According to the report “An industrial view of ammonia as a marine fuel” by Hafnia, Ammonia (NH3) is as a carbon-free molecule and therefore burning it in an internal combustion engine leads to zero CO2 emissions from the stack. Moreover, green ammonia is when it becomes a carbon-neutral fuel produced from renewable energy sources such as electricity from wind and solar generation.
Firstly, we query if ammonia is suitable for all types of ships?
- Yes, with some smaller exceptions, but it's not the economically best alternative for all types of vessels, or trades. Green ammonia is currently not a fuel for ships, but there are ongoing pilot-project on tankers, bulkers and offshore vessels.

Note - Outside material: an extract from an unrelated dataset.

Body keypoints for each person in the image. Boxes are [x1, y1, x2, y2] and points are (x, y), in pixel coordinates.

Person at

As green ammonia is yet new to the industry, we are curious if Jon Halvard could tell us more about the pros and cons of ammonia, compared to other alternative fuels in the shipping industry?
- Pros will be that ammonia can be produced from renewable energy, then called green ammonia. Further, it can be combusted with no carbon, sulphur, nitrogen (with SCR technology) or soot particles. In addition, it demands less space than hydrogen and weighs less than batteries. It is expected to have lower life-cycle cost compared to hydrogen for deep-sea shipping, with some exceptions, which represents 80% of maritime CO2 emissions.

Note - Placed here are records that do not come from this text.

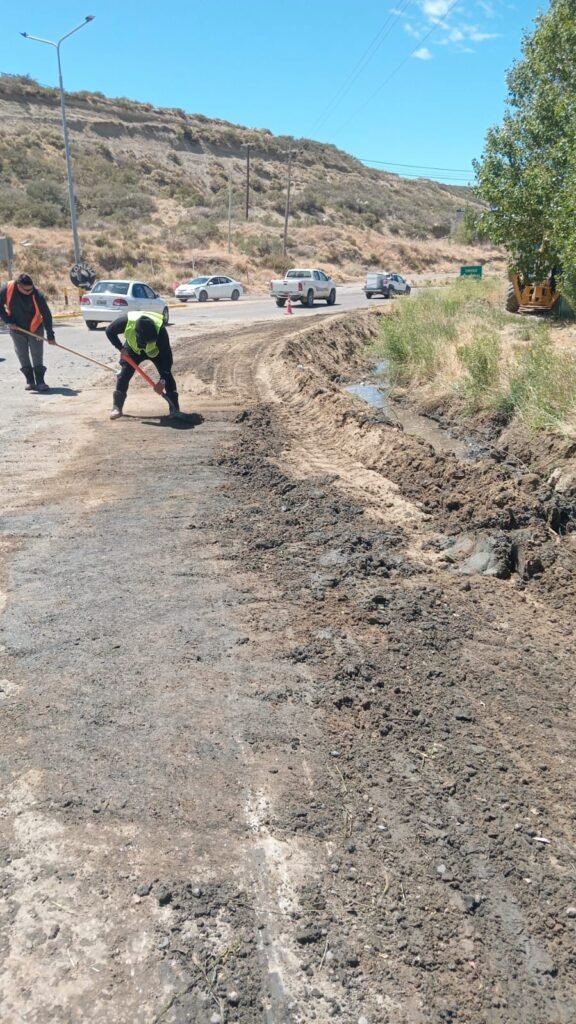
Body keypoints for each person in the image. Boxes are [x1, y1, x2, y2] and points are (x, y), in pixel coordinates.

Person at [105, 311, 179, 420]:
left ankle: (174, 409)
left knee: (167, 376)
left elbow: (167, 360)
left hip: (156, 352)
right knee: (123, 375)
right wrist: (121, 348)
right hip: (133, 350)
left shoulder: (161, 332)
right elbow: (109, 331)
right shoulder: (126, 321)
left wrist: (162, 381)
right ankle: (117, 407)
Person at [0, 273, 56, 391]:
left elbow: (46, 314)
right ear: (18, 286)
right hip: (16, 328)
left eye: (31, 289)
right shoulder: (7, 289)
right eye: (26, 290)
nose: (29, 291)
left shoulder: (36, 293)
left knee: (37, 354)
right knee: (22, 354)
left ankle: (40, 382)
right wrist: (8, 321)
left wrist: (50, 335)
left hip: (35, 327)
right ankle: (30, 381)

- Cons include; 1) potential leakages, as it smells really bad and is very poisonous. Thus the strong regulatory requirements. 2) energy loss during production, with around a 60% energy loss or more from "well-to-wheel", a notable example may be from windmill to propeller. Furthermore, 3) it requires more space than MGO and bio-fuels (about 3-4 times more space), which impacts available cargo space. From an environmental perspective, 4) there is also risks of ammonia slip during combustion which makes it not 100% emission free. At last 5), green ammonia is currently more costly than MGO, but this is expected to neutralise as renewable energy becomes cheaper, electrolyser cost drops and carbon tax increases.

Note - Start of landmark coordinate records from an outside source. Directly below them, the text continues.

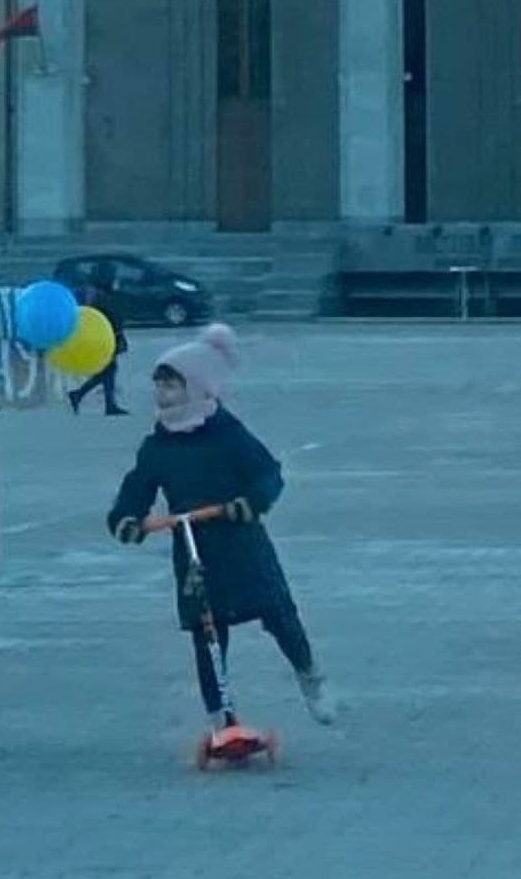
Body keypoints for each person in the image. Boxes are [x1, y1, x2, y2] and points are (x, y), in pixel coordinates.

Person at [105, 323, 337, 731]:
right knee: (207, 630)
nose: (161, 394)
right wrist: (127, 519)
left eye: (171, 386)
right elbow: (137, 488)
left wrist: (250, 503)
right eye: (158, 386)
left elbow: (267, 474)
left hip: (240, 540)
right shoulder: (157, 446)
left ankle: (308, 673)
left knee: (278, 613)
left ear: (195, 388)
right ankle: (221, 718)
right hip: (194, 548)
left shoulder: (227, 434)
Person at [68, 262, 129, 416]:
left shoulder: (94, 292)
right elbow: (111, 317)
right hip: (106, 338)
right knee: (107, 371)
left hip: (106, 337)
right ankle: (82, 395)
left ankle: (104, 402)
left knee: (108, 371)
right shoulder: (101, 295)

In respect of the green shift, may any country in the world produce ammonia or is it some countries with any competitive advantages? If one assumes that ammonia will be a solution towards the green shift, do you think this will affect the world`s balance of power such as the OPEC`s countries?
- Any country who produces energy may produce ammonia, however, only countries with access to renewable energy can produce green ammonia. If a country has access to cheap renewable energy, like Norway, they will have a competitive advantage. Time will tell how this affects the global power balance, but we already see how OPEC countries are investing in renewable energy. Many OPEC countries also have access to relatively cheap solar power, so I don't expect any major changes in the power balance.
As we progress there will be an increase in requirements for the zero-carbon fuel, further there will be a higher amount of alternative lower carbon fuels on the shipping market. We need to ask why ammonia should be implemented rather than other alternative fuels? For the future, do you reckon ammonia as the most promising zero-carbon shipping fuel?
- Green ammonia is, in my opinion, currently the best fuel for deep-sea shipping if we want to eliminate carbon emissions from shipping, mainly due to the "Pro's" above. For short-sea shipping other solutions will most likely be a better fit, while for "mid-sea" shipping there are still some question marks. However, deep-sea shipping is the biggest challenge (despite having lower emissions/mt carried) since it represents 80% of the emissions from shipping. But no matter which future fuel is the most promising, there are plenty of actions that can be done to improve energy efficiency (i.e. sails, foils, hull cleaning, air-lubrication systems, fuel optimisation systems and shore power). Energy efficiency will both reduce total fuel cost and reduce space needed for more volumetric emission free fuels.
Many thanks to Jon Halvard Bolstad Olsen for his time and participation in the above interview.